**SUPPLIED RECORDS**
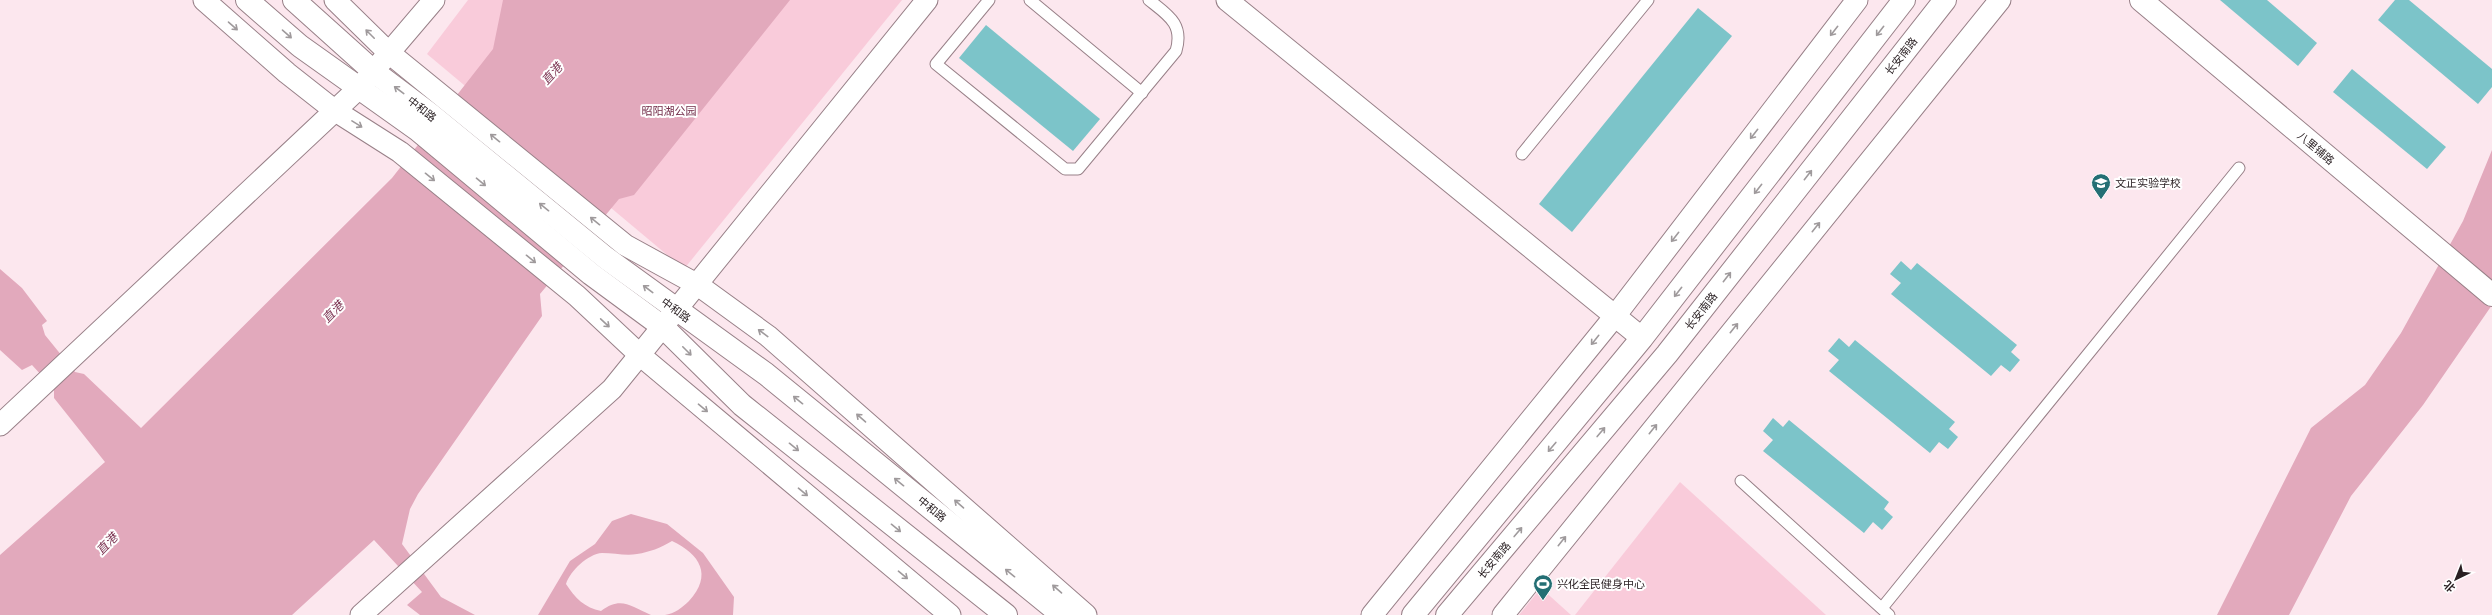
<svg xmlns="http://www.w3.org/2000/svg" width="2492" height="615" font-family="'IBM Plex Sans','Noto Sans SC',sans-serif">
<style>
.green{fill:#f9cbda}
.water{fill:#e2a9bc}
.building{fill:#7cc4c9}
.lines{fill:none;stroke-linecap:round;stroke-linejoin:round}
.lane-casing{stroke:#988088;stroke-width:13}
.street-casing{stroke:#988088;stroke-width:23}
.secondary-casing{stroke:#988088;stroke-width:24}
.primary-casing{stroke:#988088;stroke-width:24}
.lane{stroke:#fff;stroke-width:11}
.street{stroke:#fff;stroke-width:21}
.secondary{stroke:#fff;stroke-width:22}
.primary{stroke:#fff;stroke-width:22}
.oneway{stroke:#9f9a9c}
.labels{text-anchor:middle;stroke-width:4;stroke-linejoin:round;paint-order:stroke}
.street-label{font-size:11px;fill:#291f22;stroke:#fff}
.park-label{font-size:11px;fill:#742f4b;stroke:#fff}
.poi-label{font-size:11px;fill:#291f22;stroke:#fff;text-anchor:start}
.water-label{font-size:12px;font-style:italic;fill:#7f3956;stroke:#fff}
</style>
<rect width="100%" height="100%" fill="#fce7ee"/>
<g class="green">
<path d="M468,0H902L684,269L427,54Z"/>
<path d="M1680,482L1826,615H1575Z"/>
<path d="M1541,588L1571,615H1519Z"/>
</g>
<g class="water">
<path d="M503,0H790L634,195L619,199L540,294L542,316L418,494L410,509L402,544L441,597L475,615H420L407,605L422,592L374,540L292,615H0V555L105,462L54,398V389L32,365L22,370L0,350V269L22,288L47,321L42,325L45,335L75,372L84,374L141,428L392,178L493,49Z"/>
<path d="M2492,150V305L2423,405L2351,496L2289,615H2217L2311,428L2365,385L2401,333L2463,221Z"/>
<path d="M631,514L667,524L703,553L734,597L733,615H665C674,614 683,607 689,601C713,575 700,554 672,541C660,548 650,552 637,554C626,556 614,553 602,553C588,554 570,571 566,584C575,598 585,608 601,611C621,596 630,606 651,615H538L570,561L595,544L612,521Z"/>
</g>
<g class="building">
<path d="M2220,0H2267L2317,43L2298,66Z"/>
<path d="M2395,0H2409L2492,69V87L2478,104L2378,20Z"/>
<path d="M1698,8L1732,36L1572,232L1539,204Z"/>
<path d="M986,25L1100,119L1073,151L959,58Z"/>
<path d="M2352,69L2446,147L2427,169L2333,92Z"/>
<path d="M1901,261L1911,270L1917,263L2017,345L2011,352L2020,360L2010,372L2001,365L1991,376L1891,294L1901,283L1890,274Z"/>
<path d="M1839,338L1849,347L1855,340L1955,422L1949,429L1958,437L1948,449L1939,442L1930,453L1829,371L1839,360L1828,351Z"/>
<path d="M1773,418L1783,427L1789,420L1889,502L1884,509L1893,517L1882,530L1873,522L1864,533L1763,451L1773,440L1763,431Z"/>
</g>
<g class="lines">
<g class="lane-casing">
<g id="lane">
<path d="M989,0L936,64L1065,169H1078L1176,51C1184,24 1168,15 1149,0"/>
<path d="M1030,0L1142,93"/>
<path d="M1522,154L1648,0"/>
<path d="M1741,481L1889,615"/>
<path d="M1882,608L2239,168"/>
</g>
</g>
<g class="street-casing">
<g id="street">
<path d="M204,0L287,73L334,110L400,152L577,296L641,356L950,615"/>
<path d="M335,0L388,52L625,245L698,285L768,336L1086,615"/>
<path d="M1227,0L1642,338"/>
<path d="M0,425L359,88L434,0"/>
<path d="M361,615L612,389L927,0"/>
<path d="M1372,615L1615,316L1857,0"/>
<path d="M1503,615L2000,0"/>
</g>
</g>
<g class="secondary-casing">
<g id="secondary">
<path d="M247,0L300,46L418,130L591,274L663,327L742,405L1006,615"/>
<path d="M294,0L373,71L430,114L606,258L766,374L1062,615"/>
<path d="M2141,0L2492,295"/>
</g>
</g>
<g class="primary-casing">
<g id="primary">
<path d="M1413,615L1642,338L1904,0"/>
<path d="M1447,615L1667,354L1945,0"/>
</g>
</g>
<use href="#lane" class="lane"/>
<use href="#street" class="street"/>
<use href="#secondary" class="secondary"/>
<use href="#primary" class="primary"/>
</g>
<defs><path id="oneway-shaft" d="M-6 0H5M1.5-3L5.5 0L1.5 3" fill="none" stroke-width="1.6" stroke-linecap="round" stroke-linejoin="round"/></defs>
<g class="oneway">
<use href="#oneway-shaft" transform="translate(233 26) rotate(41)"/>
<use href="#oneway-shaft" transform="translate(1834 31) rotate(128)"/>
<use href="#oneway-shaft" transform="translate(1880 31) rotate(128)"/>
<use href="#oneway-shaft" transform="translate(287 34) rotate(41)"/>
<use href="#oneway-shaft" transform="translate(370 34) rotate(-135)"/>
<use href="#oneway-shaft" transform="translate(399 90) rotate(-143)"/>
<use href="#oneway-shaft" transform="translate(357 124) rotate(32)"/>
<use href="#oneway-shaft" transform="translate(1754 134) rotate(128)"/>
<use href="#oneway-shaft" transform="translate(495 138) rotate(-141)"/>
<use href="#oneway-shaft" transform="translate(1808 175) rotate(-52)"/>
<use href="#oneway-shaft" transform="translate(430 177) rotate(39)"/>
<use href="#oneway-shaft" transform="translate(481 182) rotate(40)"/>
<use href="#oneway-shaft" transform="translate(1758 189) rotate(128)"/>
<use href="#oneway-shaft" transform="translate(544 207) rotate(-141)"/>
<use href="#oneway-shaft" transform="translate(595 221) rotate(-141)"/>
<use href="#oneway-shaft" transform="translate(1816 227) rotate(-51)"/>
<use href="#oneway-shaft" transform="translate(1675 237) rotate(128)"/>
<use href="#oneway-shaft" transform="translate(531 259) rotate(39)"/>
<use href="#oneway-shaft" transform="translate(1727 277) rotate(-52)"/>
<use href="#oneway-shaft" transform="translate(648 289) rotate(-143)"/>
<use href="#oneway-shaft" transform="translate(1678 292) rotate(128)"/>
<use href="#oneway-shaft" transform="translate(605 323) rotate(43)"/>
<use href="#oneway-shaft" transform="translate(1734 328) rotate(-51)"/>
<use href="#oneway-shaft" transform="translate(763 333) rotate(-143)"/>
<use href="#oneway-shaft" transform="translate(1595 340) rotate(129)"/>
<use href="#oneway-shaft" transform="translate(687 351) rotate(45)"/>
<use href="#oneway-shaft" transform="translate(798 400) rotate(-141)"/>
<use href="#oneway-shaft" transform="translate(703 408) rotate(40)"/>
<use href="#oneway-shaft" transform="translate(861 418) rotate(-139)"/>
<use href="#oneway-shaft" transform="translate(1653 429) rotate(-51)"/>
<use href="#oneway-shaft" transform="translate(1601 432) rotate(-50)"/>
<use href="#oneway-shaft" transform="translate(794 447) rotate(39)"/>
<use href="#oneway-shaft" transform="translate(1552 447) rotate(130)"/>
<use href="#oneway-shaft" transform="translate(899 482) rotate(-141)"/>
<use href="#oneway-shaft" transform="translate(803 492) rotate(40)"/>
<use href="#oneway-shaft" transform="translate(959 504) rotate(-139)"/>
<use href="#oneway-shaft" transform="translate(896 528) rotate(39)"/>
<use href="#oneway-shaft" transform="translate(1518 532) rotate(-50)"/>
<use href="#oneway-shaft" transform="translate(1562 541) rotate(-51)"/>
<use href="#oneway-shaft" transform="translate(1010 573) rotate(-141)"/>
<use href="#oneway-shaft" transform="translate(903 575) rotate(40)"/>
<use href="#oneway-shaft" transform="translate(1057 589) rotate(-139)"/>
</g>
<defs>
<g id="school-pin" transform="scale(1)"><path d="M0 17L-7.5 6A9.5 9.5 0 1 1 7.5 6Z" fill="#246f74" stroke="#fff"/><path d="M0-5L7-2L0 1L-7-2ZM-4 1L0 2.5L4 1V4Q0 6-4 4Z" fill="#fff"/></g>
<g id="stadium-pin" transform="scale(1)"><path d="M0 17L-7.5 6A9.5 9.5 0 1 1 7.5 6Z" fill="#246f74" stroke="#fff"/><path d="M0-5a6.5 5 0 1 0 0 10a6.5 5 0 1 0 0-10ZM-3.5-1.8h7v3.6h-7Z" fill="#fff"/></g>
</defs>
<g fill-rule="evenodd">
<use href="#school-pin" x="2101" y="183"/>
<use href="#stadium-pin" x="1543" y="584"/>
</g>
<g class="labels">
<g class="street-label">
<text transform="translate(1901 56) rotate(-52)" y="4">长安南路</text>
<text transform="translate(422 109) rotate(38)" y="4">中和路</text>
<text transform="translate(2316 148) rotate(40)" y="4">八里铺路</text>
<text transform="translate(676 310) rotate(36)" y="4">中和路</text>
<text transform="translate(1701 311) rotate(-52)" y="4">长安南路</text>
<text transform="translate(932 509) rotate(39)" y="4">中和路</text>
<text transform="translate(1494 560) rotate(-50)" y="4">长安南路</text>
</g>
<g class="park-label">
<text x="669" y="115">昭阳湖公园</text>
</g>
<g class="poi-label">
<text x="2115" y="187">文正实验学校</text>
<text x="1557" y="588">兴化全民健身中心</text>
</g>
<g class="water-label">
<text transform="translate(552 74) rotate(-48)" y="4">直港</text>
<text transform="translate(333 312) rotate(-46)" y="4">直港</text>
<text transform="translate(107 544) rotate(-46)" y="4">直港</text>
</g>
</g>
<g transform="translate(2456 579) rotate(223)" stroke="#ffffff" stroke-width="3" paint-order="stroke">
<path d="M0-3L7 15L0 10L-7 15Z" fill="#291f22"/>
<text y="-6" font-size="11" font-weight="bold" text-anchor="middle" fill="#291f22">北</text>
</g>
</svg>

**EXERCISE**
Based on the entries above, give the number of lines with the string "middle" and no further text.

**OUTPUT OF THE EXERCISE**
2